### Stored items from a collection
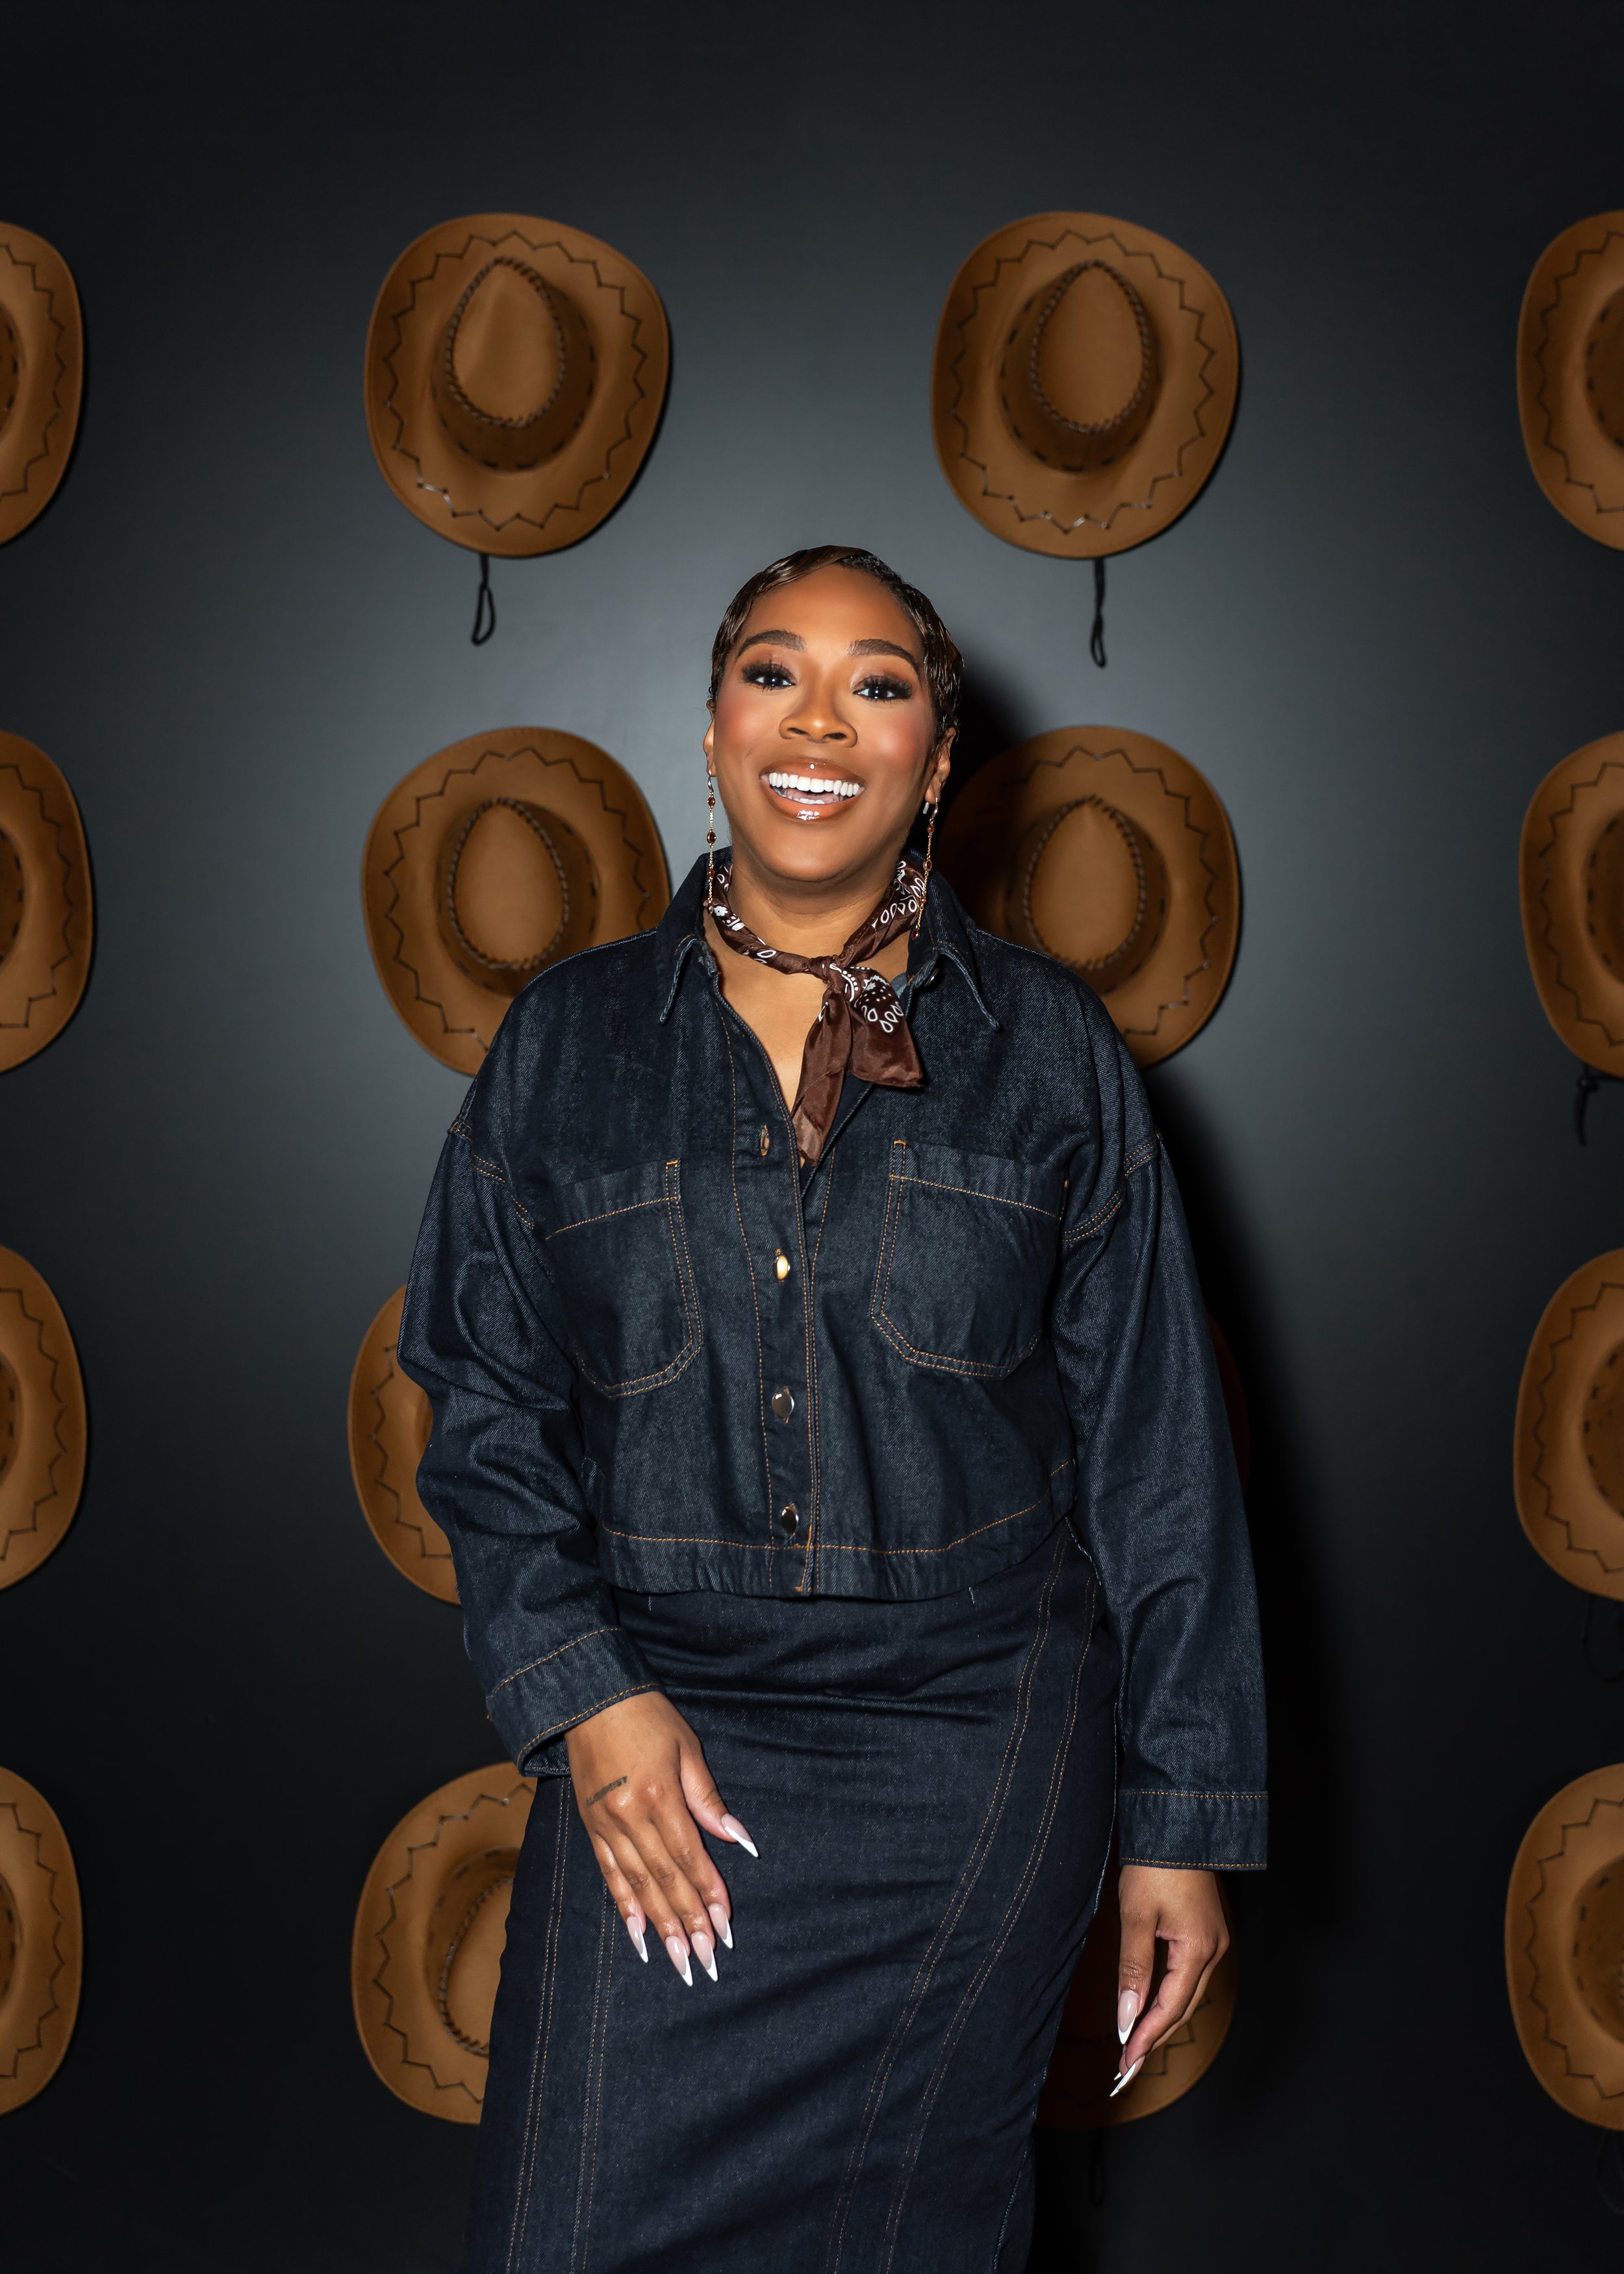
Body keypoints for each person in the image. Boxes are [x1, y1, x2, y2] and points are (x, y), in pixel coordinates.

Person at [399, 546, 1266, 2274]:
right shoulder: (563, 1047)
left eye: (878, 684)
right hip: (661, 1735)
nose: (820, 718)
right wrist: (587, 1700)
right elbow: (482, 1408)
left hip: (971, 1740)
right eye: (772, 673)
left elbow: (1156, 1452)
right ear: (714, 730)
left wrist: (1180, 1818)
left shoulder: (1050, 1050)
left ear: (936, 761)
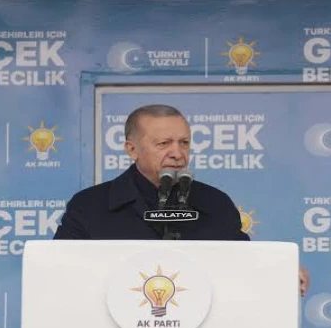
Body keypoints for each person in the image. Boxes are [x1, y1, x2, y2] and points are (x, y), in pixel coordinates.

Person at [53, 104, 309, 296]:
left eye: (184, 143)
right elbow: (59, 271)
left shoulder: (214, 203)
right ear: (132, 149)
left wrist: (281, 272)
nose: (177, 153)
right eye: (164, 143)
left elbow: (243, 263)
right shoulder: (90, 205)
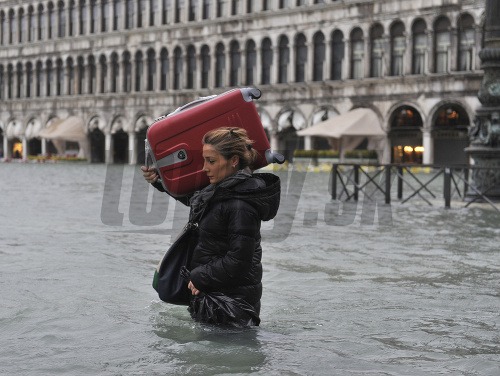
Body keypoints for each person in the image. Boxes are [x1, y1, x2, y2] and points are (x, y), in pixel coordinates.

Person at [141, 127, 281, 326]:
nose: (205, 168)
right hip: (215, 297)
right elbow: (197, 202)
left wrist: (199, 276)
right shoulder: (221, 190)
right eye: (205, 160)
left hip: (232, 306)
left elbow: (239, 260)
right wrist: (160, 182)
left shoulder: (241, 204)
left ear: (233, 161)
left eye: (211, 161)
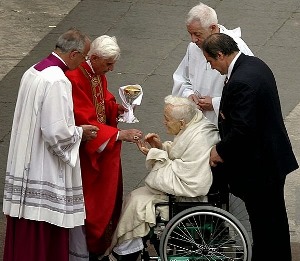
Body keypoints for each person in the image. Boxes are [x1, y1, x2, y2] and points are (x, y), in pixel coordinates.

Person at [3, 28, 99, 261]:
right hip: (42, 165)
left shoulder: (33, 70)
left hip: (25, 157)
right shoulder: (57, 80)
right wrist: (80, 133)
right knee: (43, 222)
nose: (85, 61)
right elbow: (56, 133)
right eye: (85, 56)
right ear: (74, 54)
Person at [202, 33, 299, 261]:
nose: (212, 67)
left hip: (260, 166)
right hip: (271, 157)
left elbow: (243, 129)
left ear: (220, 54)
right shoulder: (254, 64)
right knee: (274, 219)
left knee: (264, 221)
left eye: (210, 62)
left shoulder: (240, 81)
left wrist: (220, 150)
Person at [105, 95, 220, 261]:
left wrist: (154, 155)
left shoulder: (199, 138)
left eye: (167, 119)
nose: (163, 122)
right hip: (180, 188)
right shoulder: (193, 125)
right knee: (135, 197)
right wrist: (160, 148)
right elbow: (181, 158)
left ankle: (124, 253)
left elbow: (189, 181)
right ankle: (126, 250)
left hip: (186, 197)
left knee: (138, 204)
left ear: (182, 123)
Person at [65, 35, 143, 261]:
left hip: (103, 144)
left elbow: (103, 100)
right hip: (87, 152)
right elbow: (84, 117)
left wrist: (116, 108)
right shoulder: (75, 78)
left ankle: (100, 247)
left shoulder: (96, 74)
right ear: (94, 57)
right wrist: (119, 134)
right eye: (108, 63)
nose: (111, 68)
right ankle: (89, 248)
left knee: (110, 197)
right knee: (94, 202)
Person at [172, 2, 253, 125]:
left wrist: (216, 103)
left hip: (223, 121)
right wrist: (189, 95)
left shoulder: (237, 49)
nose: (193, 39)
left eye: (197, 34)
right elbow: (182, 78)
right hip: (198, 120)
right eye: (190, 34)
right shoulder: (193, 48)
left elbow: (248, 92)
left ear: (213, 28)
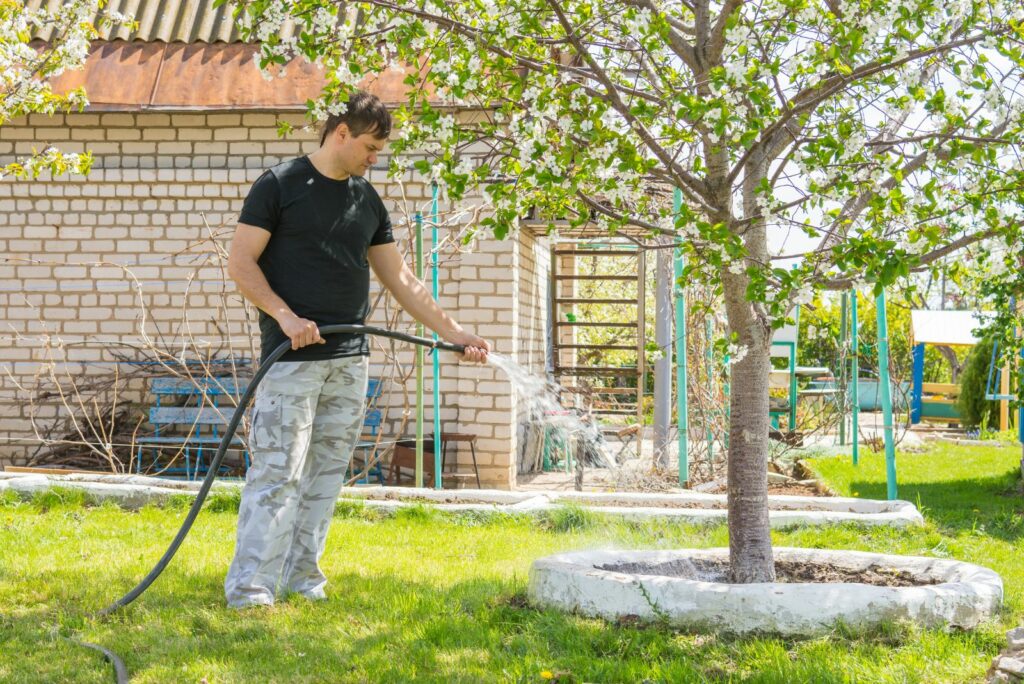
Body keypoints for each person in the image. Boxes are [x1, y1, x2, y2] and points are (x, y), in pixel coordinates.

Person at [224, 91, 490, 608]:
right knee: (278, 473)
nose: (375, 158)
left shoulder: (364, 199)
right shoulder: (279, 186)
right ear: (341, 132)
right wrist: (285, 316)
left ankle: (302, 579)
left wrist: (455, 332)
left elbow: (401, 279)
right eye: (370, 146)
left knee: (325, 476)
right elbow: (240, 264)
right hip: (292, 361)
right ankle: (250, 588)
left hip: (349, 362)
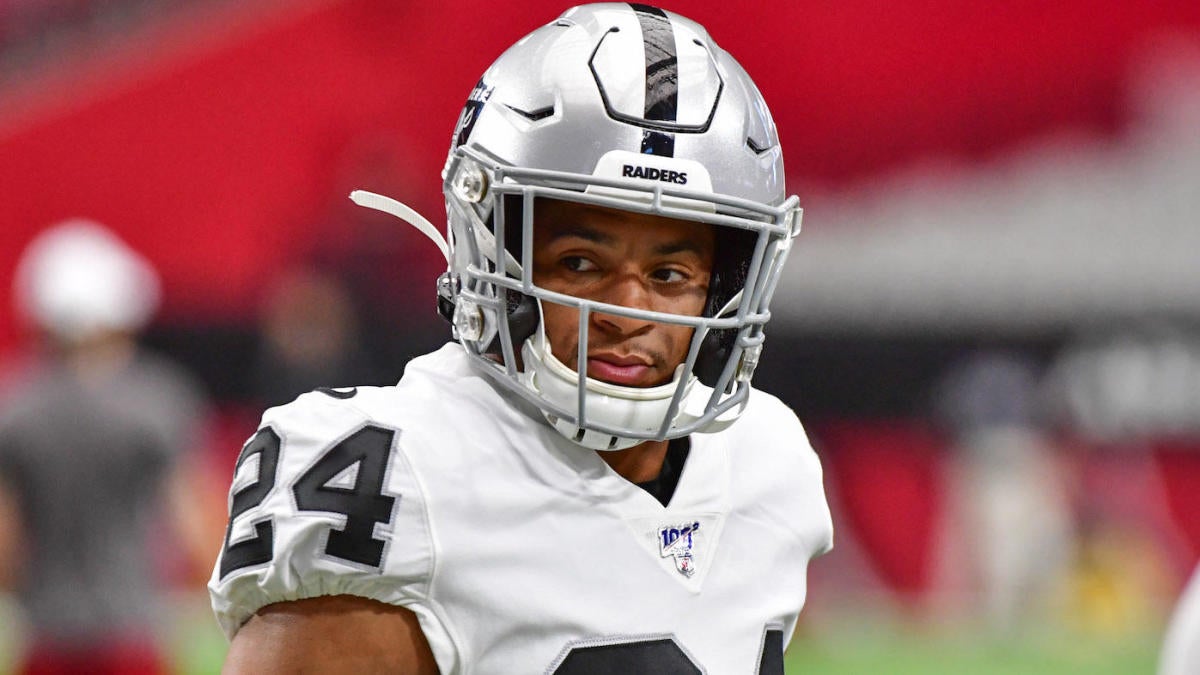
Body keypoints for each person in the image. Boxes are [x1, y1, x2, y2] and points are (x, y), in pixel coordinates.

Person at [208, 4, 833, 672]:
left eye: (670, 272)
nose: (627, 311)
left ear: (727, 284)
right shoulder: (394, 472)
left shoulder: (769, 459)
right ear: (493, 256)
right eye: (580, 263)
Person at [0, 220, 214, 675]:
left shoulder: (16, 406)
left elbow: (5, 543)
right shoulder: (158, 399)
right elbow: (195, 532)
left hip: (46, 639)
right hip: (134, 639)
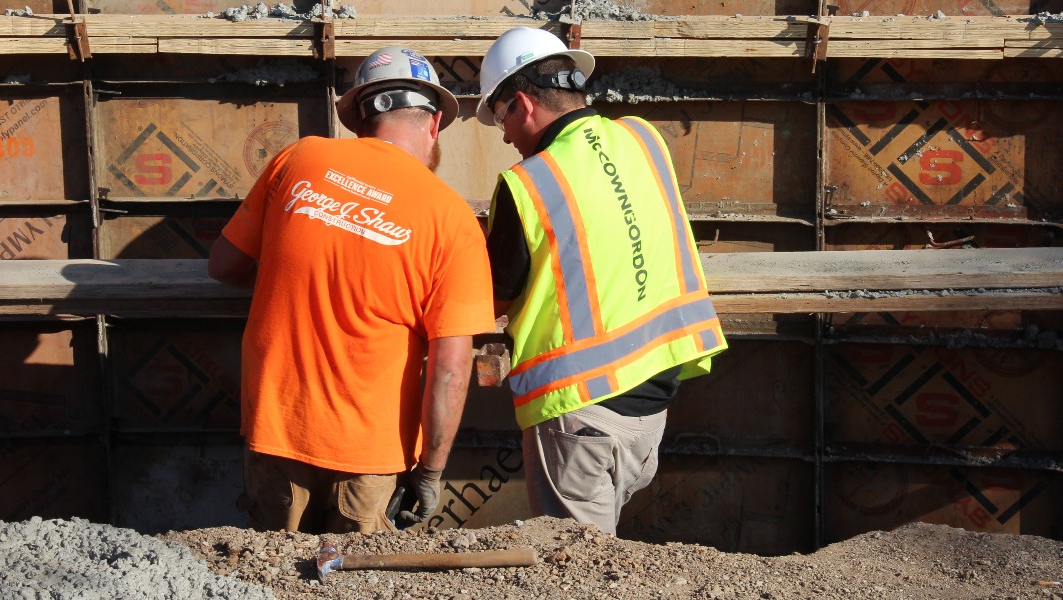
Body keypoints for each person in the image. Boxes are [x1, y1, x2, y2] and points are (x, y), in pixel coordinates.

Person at [208, 46, 494, 534]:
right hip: (371, 451)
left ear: (360, 120)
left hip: (276, 426)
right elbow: (450, 367)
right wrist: (431, 471)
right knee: (357, 578)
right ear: (432, 124)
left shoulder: (299, 158)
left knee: (269, 574)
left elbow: (223, 264)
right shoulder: (452, 218)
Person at [476, 27, 728, 535]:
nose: (504, 136)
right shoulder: (643, 139)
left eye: (501, 119)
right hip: (651, 405)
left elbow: (493, 296)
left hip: (579, 414)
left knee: (577, 570)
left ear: (522, 105)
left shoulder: (526, 183)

### What you have to do
The answer is the records above, repeated exactly, with no picture in it.

### Response to this exercise
Body keypoints for each person in the image. Boxes are [x1, y1, x2, y2] and points are (x, y), in pixel coordinates.

Person at [399, 546, 1266, 2274]:
right shoulder: (563, 1047)
left eye: (878, 684)
right hip: (661, 1735)
nose: (820, 718)
right wrist: (587, 1700)
right elbow: (482, 1408)
left hip: (971, 1740)
right eye: (772, 673)
left elbow: (1156, 1452)
right ear: (714, 730)
left wrist: (1180, 1818)
left shoulder: (1050, 1050)
left ear: (936, 761)
Body keypoints for each person in the image. Boxes are [x1, y1, x2, y2] and points are (x, y), in pixel coordinates.

Person at [53, 104, 309, 296]:
left eye: (184, 143)
right elbow: (59, 271)
left shoulder: (214, 203)
right ear: (132, 149)
left wrist: (281, 272)
nose: (177, 153)
right eye: (164, 143)
left elbow: (243, 263)
right shoulder: (90, 205)
Body keypoints for each person in the image. Boxes are [x1, y1, x2, y2] and points are (x, y), in pixel coordinates.

Person at [141, 127, 281, 326]:
nose: (205, 168)
right hip: (215, 297)
right elbow: (197, 202)
left wrist: (199, 276)
right shoulder: (221, 190)
right eye: (205, 160)
left hip: (232, 306)
left elbow: (239, 260)
right wrist: (160, 182)
left shoulder: (241, 204)
left ear: (233, 161)
left eye: (211, 161)
Body keypoints for each person in the image. Boxes are [x1, y1, x2, y2] and points are (x, y), in pixel coordinates.

Person at [3, 28, 99, 261]:
right hip: (42, 165)
left shoulder: (33, 70)
left hip: (25, 157)
right shoulder: (57, 80)
right wrist: (80, 133)
right knee: (43, 222)
nose: (85, 61)
right elbow: (56, 133)
right eye: (85, 56)
right ear: (74, 54)
Person at [202, 33, 299, 261]:
nose: (212, 67)
left hip: (260, 166)
right hip: (271, 157)
left elbow: (243, 129)
left ear: (220, 54)
right shoulder: (254, 64)
right knee: (274, 219)
left knee: (264, 221)
left eye: (210, 62)
left shoulder: (240, 81)
left wrist: (220, 150)
Person at [105, 95, 220, 261]:
left wrist: (154, 155)
left shoulder: (199, 138)
left eye: (167, 119)
nose: (163, 122)
right hip: (180, 188)
right shoulder: (193, 125)
right knee: (135, 197)
right wrist: (160, 148)
right elbow: (181, 158)
left ankle: (124, 253)
left elbow: (189, 181)
right ankle: (126, 250)
left hip: (186, 197)
left knee: (138, 204)
left ear: (182, 123)
Person at [65, 35, 143, 261]:
left hip: (103, 144)
left elbow: (103, 100)
right hip: (87, 152)
right elbow: (84, 117)
left wrist: (116, 108)
right shoulder: (75, 78)
left ankle: (100, 247)
left shoulder: (96, 74)
right ear: (94, 57)
right wrist: (119, 134)
right eye: (108, 63)
nose: (111, 68)
right ankle: (89, 248)
left knee: (110, 197)
right knee: (94, 202)
Person at [172, 2, 253, 125]:
left wrist: (216, 103)
left hip: (223, 121)
right wrist: (189, 95)
left shoulder: (237, 49)
nose: (193, 39)
left eye: (197, 34)
right elbow: (182, 78)
right hip: (198, 120)
right eye: (190, 34)
right shoulder: (193, 48)
left elbow: (248, 92)
left ear: (213, 28)
Body keypoints for each person in the image. Boxes are [x1, y1, x2, y2] and points are (x, y), in pixel coordinates.

Person at [224, 91, 490, 608]:
right knee: (278, 473)
nose: (375, 158)
left shoulder: (364, 199)
right shoulder: (279, 186)
right ear: (341, 132)
right wrist: (285, 316)
left ankle: (302, 579)
left wrist: (455, 332)
left elbow: (401, 279)
right eye: (370, 146)
left knee: (325, 476)
right elbow: (240, 264)
right hip: (292, 361)
right ankle: (250, 588)
left hip: (349, 362)
Body keypoints for each person in the image. Boxes are [x1, y1, x2, y2] and points are (x, y), in pixel coordinates.

Person at [208, 4, 833, 672]:
left eye: (670, 272)
nose: (627, 311)
left ear: (727, 284)
right shoulder: (394, 472)
left shoulder: (769, 459)
right ear: (493, 256)
right eye: (580, 263)
Person at [0, 220, 214, 675]:
left shoulder: (16, 406)
left elbow: (5, 543)
right shoulder: (158, 399)
right elbow: (195, 532)
left hip: (46, 639)
right hip: (134, 639)
Body keypoints for each person in the image. Boxes are [x1, y1, x2, y2] and points are (x, y), in pixel coordinates.

Person at [208, 46, 494, 534]:
right hip: (371, 451)
left ear: (360, 120)
left hip: (276, 426)
right elbow: (450, 367)
right wrist: (431, 471)
right knee: (357, 578)
right ear: (432, 124)
left shoulder: (299, 158)
left knee: (269, 574)
left elbow: (223, 264)
right shoulder: (452, 218)
Person at [476, 27, 728, 535]:
nose: (504, 136)
right shoulder: (643, 139)
left eye: (501, 119)
right hip: (651, 405)
left elbow: (493, 296)
left hip: (579, 414)
left knee: (577, 570)
left ear: (522, 105)
left shoulder: (526, 183)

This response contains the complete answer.